- Try it -
Print the records below exactly as they appear. Omit all pictures.

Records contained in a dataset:
========================================================================

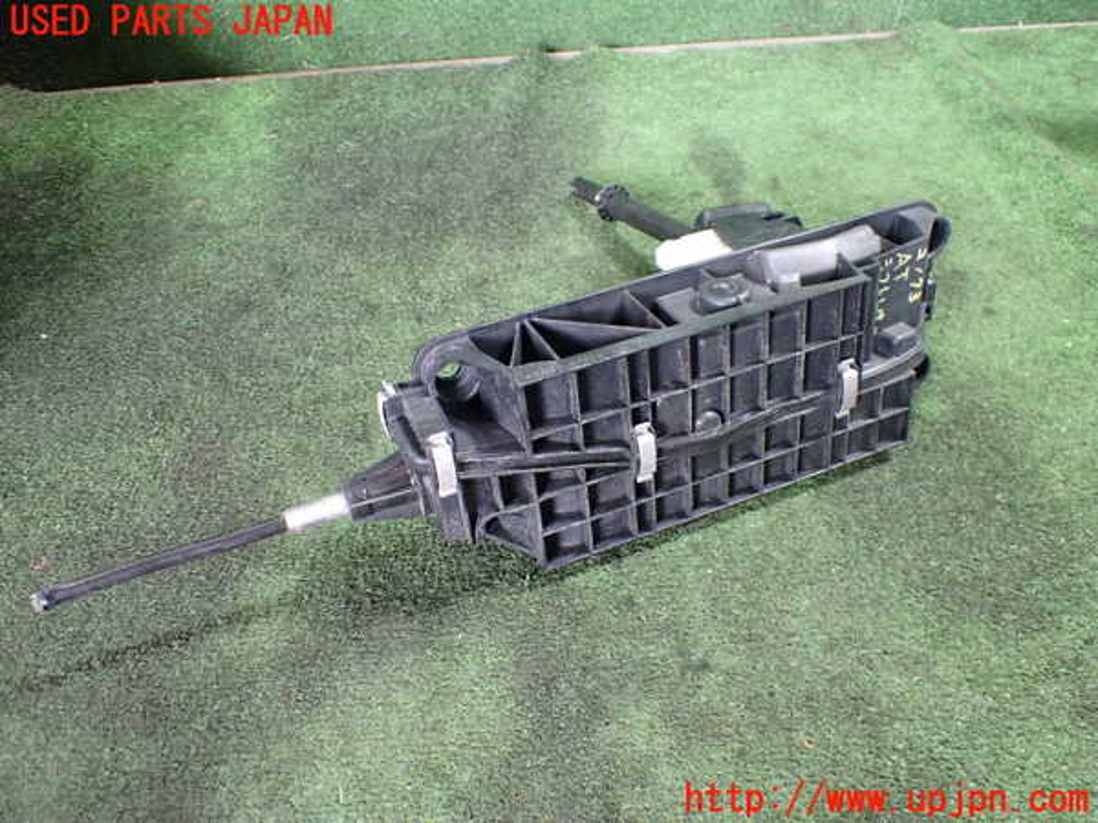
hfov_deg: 60.0
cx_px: 549
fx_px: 952
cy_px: 412
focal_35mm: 30
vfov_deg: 46.8
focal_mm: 5.4
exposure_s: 1/50
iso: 800
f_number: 2.3
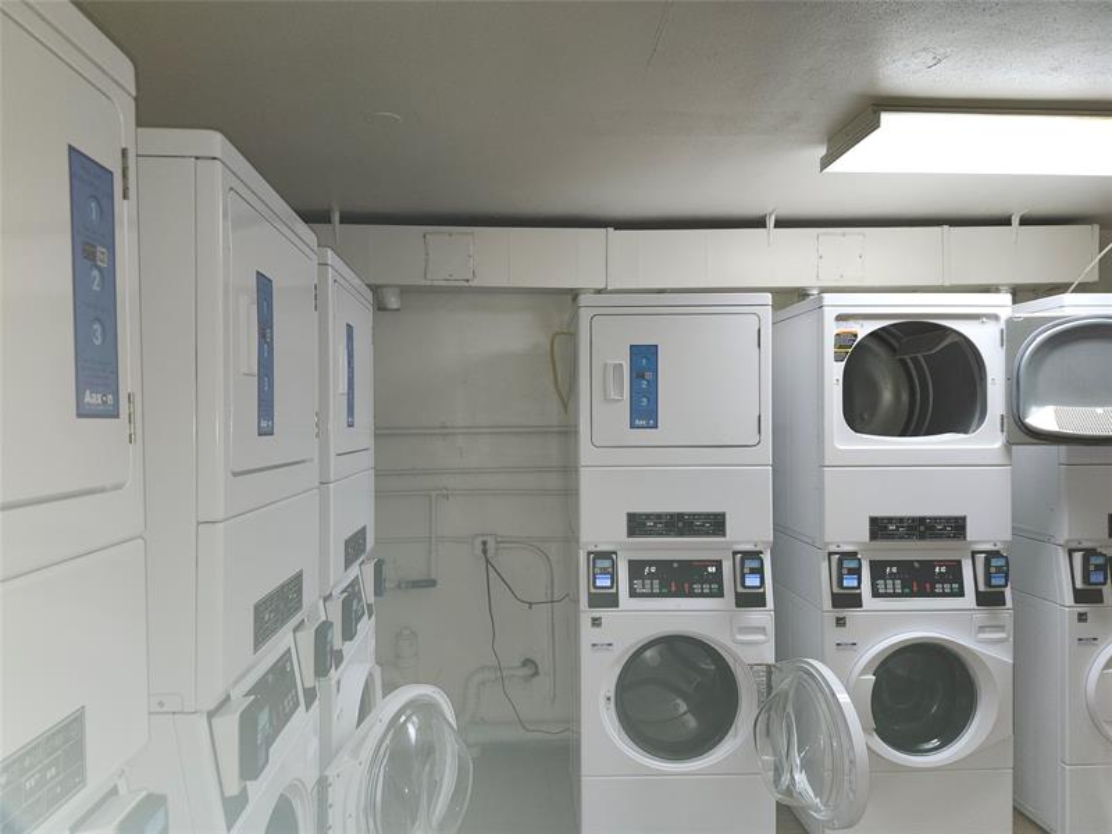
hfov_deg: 73.9
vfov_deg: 58.9
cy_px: 417
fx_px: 739
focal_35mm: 23
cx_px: 556
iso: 80
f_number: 1.8
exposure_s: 1/60
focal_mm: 5.54
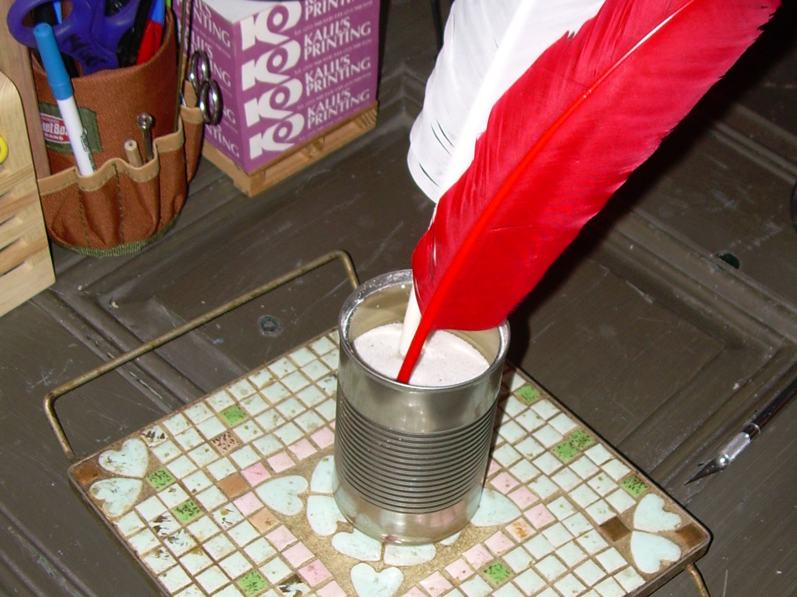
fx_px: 1358
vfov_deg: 24.7
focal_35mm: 59
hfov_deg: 32.7
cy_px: 398
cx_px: 452
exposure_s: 1/60
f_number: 2.8
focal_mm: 6.3
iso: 50
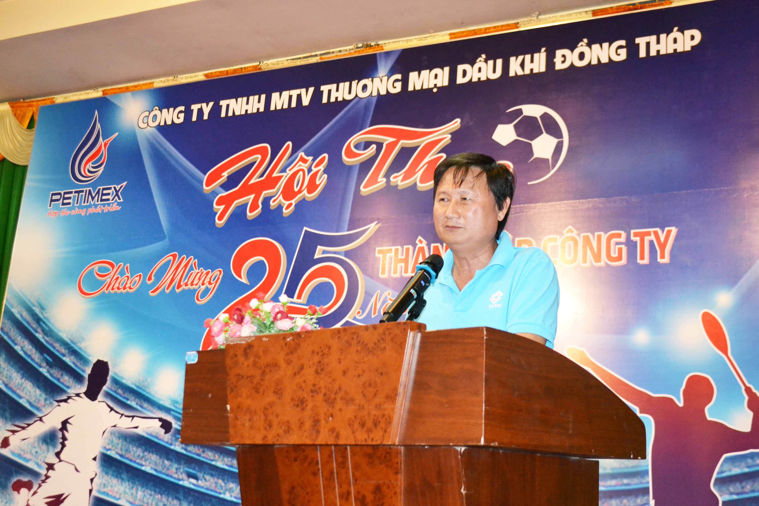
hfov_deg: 41.1
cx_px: 380
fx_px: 1012
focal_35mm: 48
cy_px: 253
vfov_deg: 28.1
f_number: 4.8
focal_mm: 32
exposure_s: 1/60
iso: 2800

========================================================================

- Answer to this task -
hfov_deg: 60.0
cx_px: 549
fx_px: 952
cy_px: 412
focal_35mm: 30
vfov_deg: 46.8
focal_mm: 5.4
exposure_s: 1/50
iso: 800
f_number: 2.3
hfov_deg: 73.9
vfov_deg: 58.9
cy_px: 417
fx_px: 739
focal_35mm: 23
cx_px: 556
iso: 80
f_number: 1.8
exposure_s: 1/60
focal_mm: 5.54
fx_px: 1358
vfov_deg: 24.7
focal_35mm: 59
hfov_deg: 32.7
cy_px: 398
cx_px: 452
exposure_s: 1/60
f_number: 2.8
focal_mm: 6.3
iso: 50
hfov_deg: 41.1
cx_px: 380
fx_px: 1012
focal_35mm: 48
cy_px: 253
vfov_deg: 28.1
f_number: 4.8
focal_mm: 32
exposure_s: 1/60
iso: 2800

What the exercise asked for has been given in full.